## YOUR ASSIGNMENT
Copy the part of the data that opens with the line containing "percentile rank within the sample" and closes with the line containing "Which series has the largest", changing "difference" to "gap" and leaving everything else unchanged.

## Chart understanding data
--- --- ---
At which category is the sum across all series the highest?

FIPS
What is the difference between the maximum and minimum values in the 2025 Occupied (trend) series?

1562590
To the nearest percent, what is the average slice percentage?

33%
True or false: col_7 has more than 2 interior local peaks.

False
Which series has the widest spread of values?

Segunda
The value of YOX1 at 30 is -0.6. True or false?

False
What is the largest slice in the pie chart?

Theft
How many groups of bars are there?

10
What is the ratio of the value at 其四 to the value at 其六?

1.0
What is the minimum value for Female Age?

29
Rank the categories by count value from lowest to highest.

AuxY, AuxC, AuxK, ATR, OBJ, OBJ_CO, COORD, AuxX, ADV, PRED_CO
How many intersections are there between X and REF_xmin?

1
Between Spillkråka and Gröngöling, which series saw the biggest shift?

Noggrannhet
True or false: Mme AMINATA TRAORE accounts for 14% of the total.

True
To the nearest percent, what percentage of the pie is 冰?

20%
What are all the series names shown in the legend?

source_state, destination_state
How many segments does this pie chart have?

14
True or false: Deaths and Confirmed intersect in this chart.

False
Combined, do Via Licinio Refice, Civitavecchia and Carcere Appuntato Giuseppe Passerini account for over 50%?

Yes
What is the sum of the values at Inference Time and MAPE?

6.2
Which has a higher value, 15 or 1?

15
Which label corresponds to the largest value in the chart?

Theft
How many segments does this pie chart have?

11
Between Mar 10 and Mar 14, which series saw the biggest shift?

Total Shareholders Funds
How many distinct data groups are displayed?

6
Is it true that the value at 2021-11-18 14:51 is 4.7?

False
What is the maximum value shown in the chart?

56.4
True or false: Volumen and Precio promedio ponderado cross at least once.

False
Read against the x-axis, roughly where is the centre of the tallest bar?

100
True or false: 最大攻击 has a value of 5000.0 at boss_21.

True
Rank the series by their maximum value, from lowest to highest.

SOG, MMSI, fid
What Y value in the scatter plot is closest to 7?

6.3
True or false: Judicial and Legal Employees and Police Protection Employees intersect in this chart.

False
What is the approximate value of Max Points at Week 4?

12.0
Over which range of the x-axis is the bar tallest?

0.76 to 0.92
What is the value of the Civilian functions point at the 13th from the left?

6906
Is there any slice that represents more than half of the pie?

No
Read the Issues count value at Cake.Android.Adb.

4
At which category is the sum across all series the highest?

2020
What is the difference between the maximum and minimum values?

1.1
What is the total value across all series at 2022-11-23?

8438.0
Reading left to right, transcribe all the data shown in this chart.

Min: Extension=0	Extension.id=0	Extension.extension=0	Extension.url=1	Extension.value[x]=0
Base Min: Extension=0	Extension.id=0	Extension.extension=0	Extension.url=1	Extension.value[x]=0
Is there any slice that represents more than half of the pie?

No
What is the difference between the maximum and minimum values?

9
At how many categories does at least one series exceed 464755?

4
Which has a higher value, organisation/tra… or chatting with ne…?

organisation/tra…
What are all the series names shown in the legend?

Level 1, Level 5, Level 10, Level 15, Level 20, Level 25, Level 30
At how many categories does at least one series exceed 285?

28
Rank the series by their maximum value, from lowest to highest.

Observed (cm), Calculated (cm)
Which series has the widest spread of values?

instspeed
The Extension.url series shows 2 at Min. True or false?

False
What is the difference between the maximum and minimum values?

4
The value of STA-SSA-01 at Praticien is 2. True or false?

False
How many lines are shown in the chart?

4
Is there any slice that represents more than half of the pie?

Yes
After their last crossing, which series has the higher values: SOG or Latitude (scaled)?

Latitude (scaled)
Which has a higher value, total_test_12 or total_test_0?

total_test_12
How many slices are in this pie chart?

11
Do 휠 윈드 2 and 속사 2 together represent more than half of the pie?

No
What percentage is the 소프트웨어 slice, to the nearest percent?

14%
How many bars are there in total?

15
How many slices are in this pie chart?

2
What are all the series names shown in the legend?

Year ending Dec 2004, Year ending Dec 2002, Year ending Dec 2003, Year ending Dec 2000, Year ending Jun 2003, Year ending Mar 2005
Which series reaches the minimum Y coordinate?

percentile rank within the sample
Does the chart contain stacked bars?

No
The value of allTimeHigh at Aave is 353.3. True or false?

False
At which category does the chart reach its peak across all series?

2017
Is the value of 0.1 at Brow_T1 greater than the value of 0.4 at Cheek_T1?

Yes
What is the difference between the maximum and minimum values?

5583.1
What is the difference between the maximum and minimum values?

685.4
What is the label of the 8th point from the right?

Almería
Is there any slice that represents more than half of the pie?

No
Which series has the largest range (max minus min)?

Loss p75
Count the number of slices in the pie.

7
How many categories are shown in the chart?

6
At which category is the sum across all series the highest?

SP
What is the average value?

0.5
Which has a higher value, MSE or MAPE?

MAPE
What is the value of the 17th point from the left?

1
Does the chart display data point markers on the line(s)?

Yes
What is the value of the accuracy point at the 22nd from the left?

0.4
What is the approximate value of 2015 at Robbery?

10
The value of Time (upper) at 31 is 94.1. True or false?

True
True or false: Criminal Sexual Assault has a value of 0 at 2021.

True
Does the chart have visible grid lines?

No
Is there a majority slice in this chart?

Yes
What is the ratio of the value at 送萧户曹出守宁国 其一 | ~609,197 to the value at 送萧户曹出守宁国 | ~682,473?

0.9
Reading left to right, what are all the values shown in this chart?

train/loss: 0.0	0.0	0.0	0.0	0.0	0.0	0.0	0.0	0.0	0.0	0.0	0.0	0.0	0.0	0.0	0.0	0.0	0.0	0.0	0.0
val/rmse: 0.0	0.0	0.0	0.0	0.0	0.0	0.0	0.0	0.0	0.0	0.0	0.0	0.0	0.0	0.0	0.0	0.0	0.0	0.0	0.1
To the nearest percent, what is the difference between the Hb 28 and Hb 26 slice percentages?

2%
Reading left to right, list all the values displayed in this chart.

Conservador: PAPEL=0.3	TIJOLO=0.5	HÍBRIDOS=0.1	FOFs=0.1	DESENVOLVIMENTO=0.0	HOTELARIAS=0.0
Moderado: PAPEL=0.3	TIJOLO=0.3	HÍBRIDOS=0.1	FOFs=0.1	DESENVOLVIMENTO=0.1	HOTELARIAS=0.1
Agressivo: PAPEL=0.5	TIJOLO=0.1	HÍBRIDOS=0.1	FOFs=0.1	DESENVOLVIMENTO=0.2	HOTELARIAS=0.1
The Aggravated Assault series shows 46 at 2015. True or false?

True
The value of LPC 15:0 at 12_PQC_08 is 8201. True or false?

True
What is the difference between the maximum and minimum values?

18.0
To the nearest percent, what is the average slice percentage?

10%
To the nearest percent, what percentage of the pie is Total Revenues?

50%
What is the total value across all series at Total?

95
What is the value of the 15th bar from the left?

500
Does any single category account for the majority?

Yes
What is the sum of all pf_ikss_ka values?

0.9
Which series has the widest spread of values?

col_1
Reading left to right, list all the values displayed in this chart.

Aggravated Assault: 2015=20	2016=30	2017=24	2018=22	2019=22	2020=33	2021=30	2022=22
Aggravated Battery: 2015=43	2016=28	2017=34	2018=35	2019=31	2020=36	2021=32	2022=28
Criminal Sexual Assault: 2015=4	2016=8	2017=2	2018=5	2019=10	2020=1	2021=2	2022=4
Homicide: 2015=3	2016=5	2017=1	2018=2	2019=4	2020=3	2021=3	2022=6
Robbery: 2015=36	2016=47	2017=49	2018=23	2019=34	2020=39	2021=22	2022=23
--- --- ---
## RESPONSE TO THIS EXERCISE
percentile rank within the sample
Does the chart contain stacked bars?

No
The value of allTimeHigh at Aave is 353.3. True or false?

False
At which category does the chart reach its peak across all series?

2017
Is the value of 0.1 at Brow_T1 greater than the value of 0.4 at Cheek_T1?

Yes
What is the gap between the maximum and minimum values?

5583.1
What is the gap between the maximum and minimum values?

685.4
What is the label of the 8th point from the right?

Almería
Is there any slice that represents more than half of the pie?

No
Which series has the largest range (max minus min)?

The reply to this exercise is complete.